Ddog is on the verge of over taking the DC on the photo front this week. And has had so many treats and walks I've lost count. It's so hard knowing what's coming when to look at her you would have no idea. There's no easy way to lose her just I'm finding this so hard knowing the inevitable. Every breath every noise every movement I'm straight up and checking on her. Life's just so so cruel. I think the worst part is mil already commenting on how we can now give a new dog a home etc as if that's even something I'm contemplating whilst ddog is still sat next to me on the sofa!
Thank you so much for all your messages! And I'm so so sorry to hear of all the horrible experiences you have all been through with your ddogs!

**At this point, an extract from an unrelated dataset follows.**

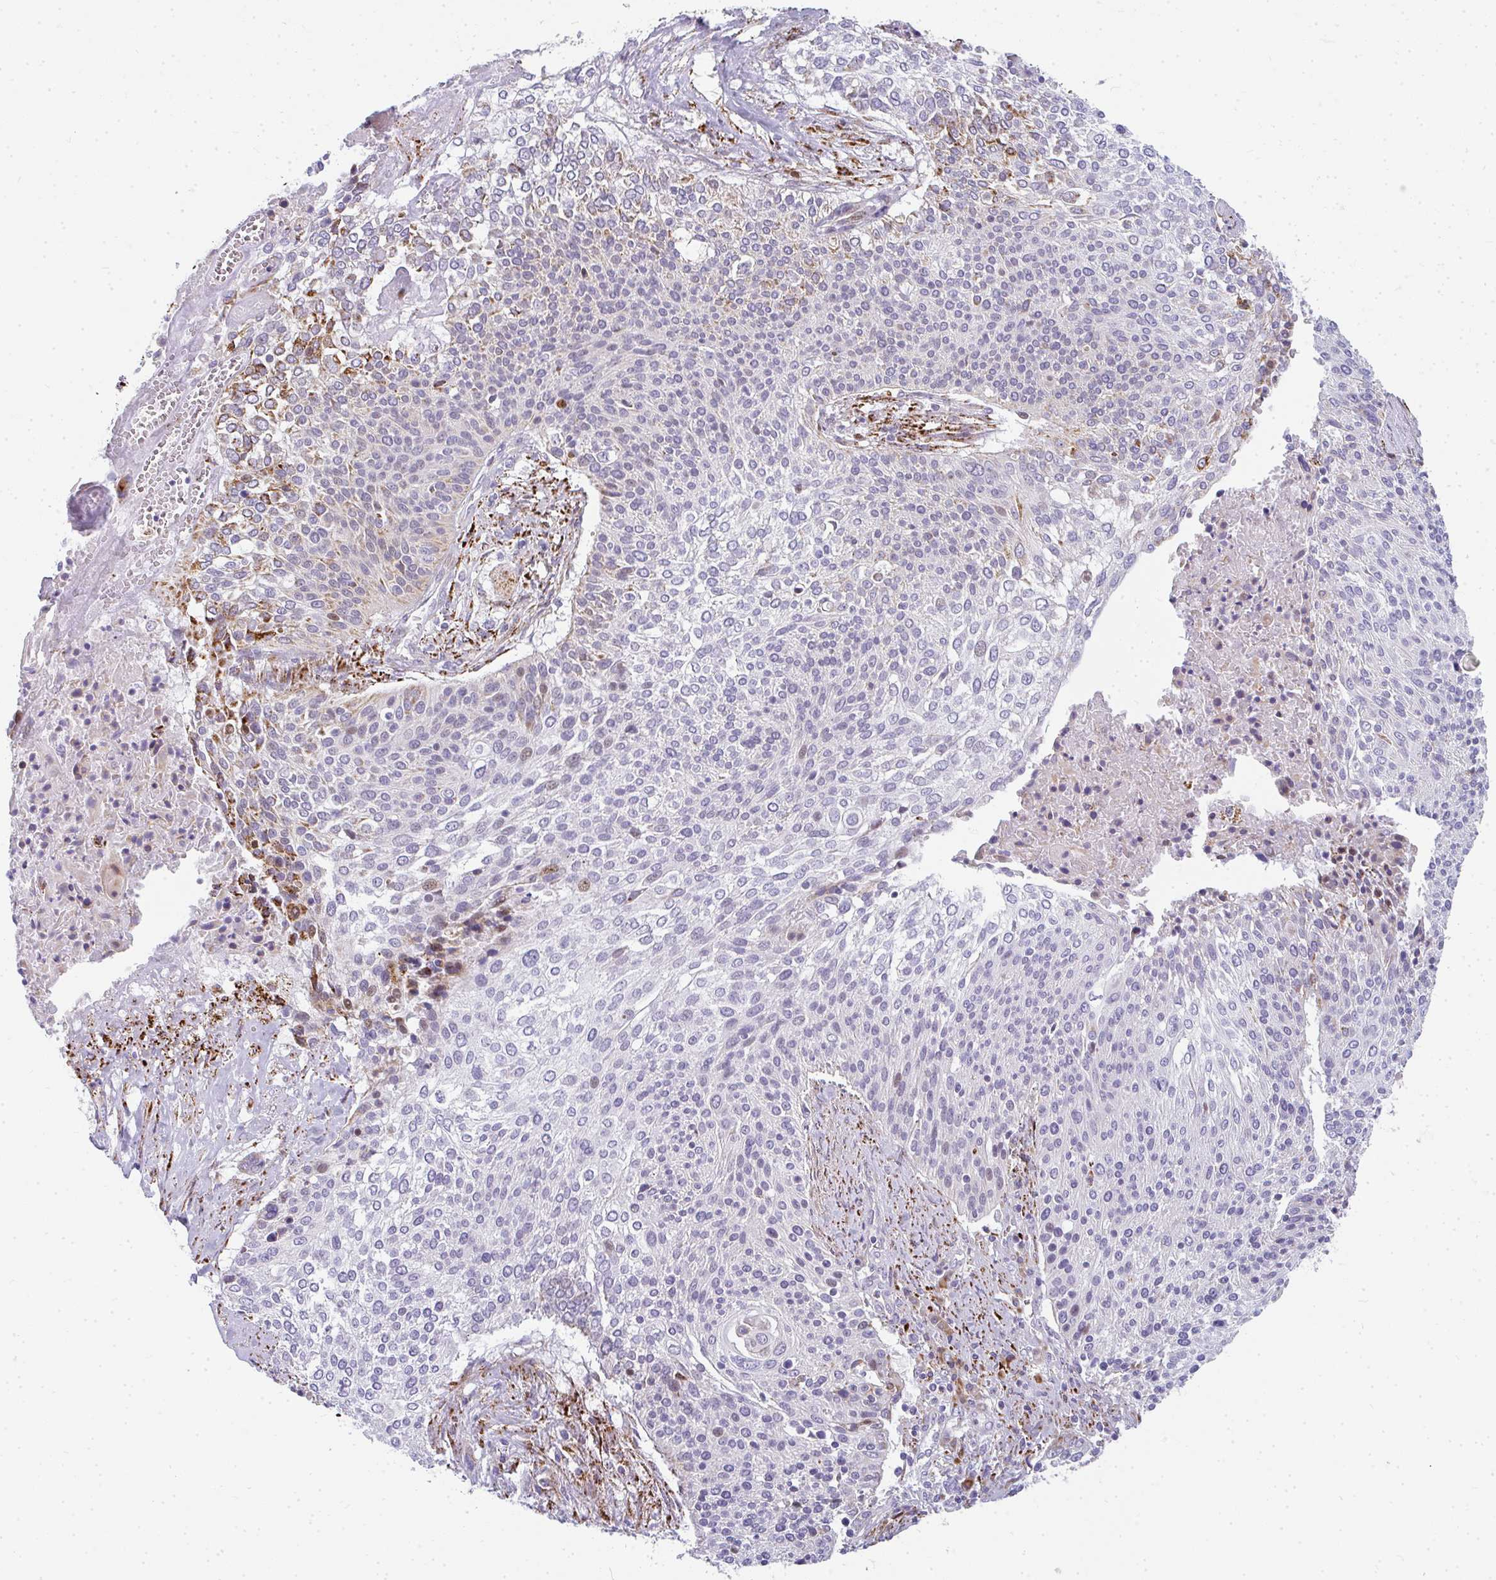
{"staining": {"intensity": "negative", "quantity": "none", "location": "none"}, "tissue": "cervical cancer", "cell_type": "Tumor cells", "image_type": "cancer", "snomed": [{"axis": "morphology", "description": "Squamous cell carcinoma, NOS"}, {"axis": "topography", "description": "Cervix"}], "caption": "The micrograph exhibits no staining of tumor cells in squamous cell carcinoma (cervical).", "gene": "PLA2G5", "patient": {"sex": "female", "age": 31}}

However, we had a call from the specialist oncologist today to inform us that ddogs lungs are cancer free!! The shadows they thought they had seen were from her crushing her lungs slightly after the sedation!!!! They can remove her mammory glands and should hopefully fully recover! Obviously we always have the risk that the cancer could return to her mammory glands and there's no guarantee it won't spread at a later date but for now I have my beautiful girl back!!!!!
We have spent the last week absolutely devastated and now I feel like the weight of the world has been lifted off my shoulders!!! I honestly cannot contain the happiness!!!!!
That's really good news and I hope the op goes well. Will that be done soon?